A list of target objects. With target_name_prefix = "" and filtered_set_target_name = NULL, the following targets are created:

  • cov_spec: a target that generates a grouped tibble where each row corresponds to one dataset to be filtered, with the columns specifying each dataset name, and associated values from to_keep_ns, to_keep_props and with_ties.

  • cov_mat: a dynamic branching target that run the get_dataset_matrix() function for each dataset.

  • individual_cov_values: a dynamic branching target that runs the select_features_cov_matrix() function on each dataset.
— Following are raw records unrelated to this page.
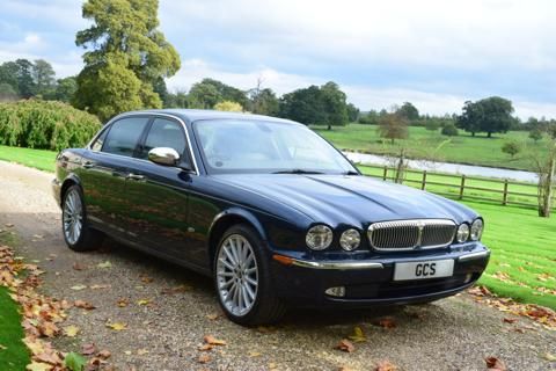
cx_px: 278
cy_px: 186
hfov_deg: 41.1
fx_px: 741
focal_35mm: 48
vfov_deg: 28.1
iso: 400
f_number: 9
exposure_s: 1/160
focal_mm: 32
  • filtered_set_cov: a target to retain from the original MultiDataSet object only features selected based on their COV values.

Examples

if (FALSE) { # \dontrun{
## in the _targets.R
library(moiraine)

list(
  ## add code here to load the different datasets

  ## the following target creates a MultiDataSet object from previously
  ## created omics sets (geno_set, trans_set, etc)
  tar_target(
    mo_set,
    create_multiomics_set(geno_set, trans_set, metabo_set, pheno_set)
  ),
  feature_preselection_cov_factory(
    mo_set,
    to_keep_ns = c("rnaseq" = 1000, "metabolome" = 500),
    filtered_set_target_name = "mo_set_filtered"
  ),

  ## Another example using to_keep_props
  feature_preselection_cov_factory(
    mo_set,
    to_keep_ns = NULL,
    to_keep_props = c("rnaseq" = 0.3, "metabolome" = 0.5),
    filtered_set_target_name = "mo_set_filtered"
  )
)
} # }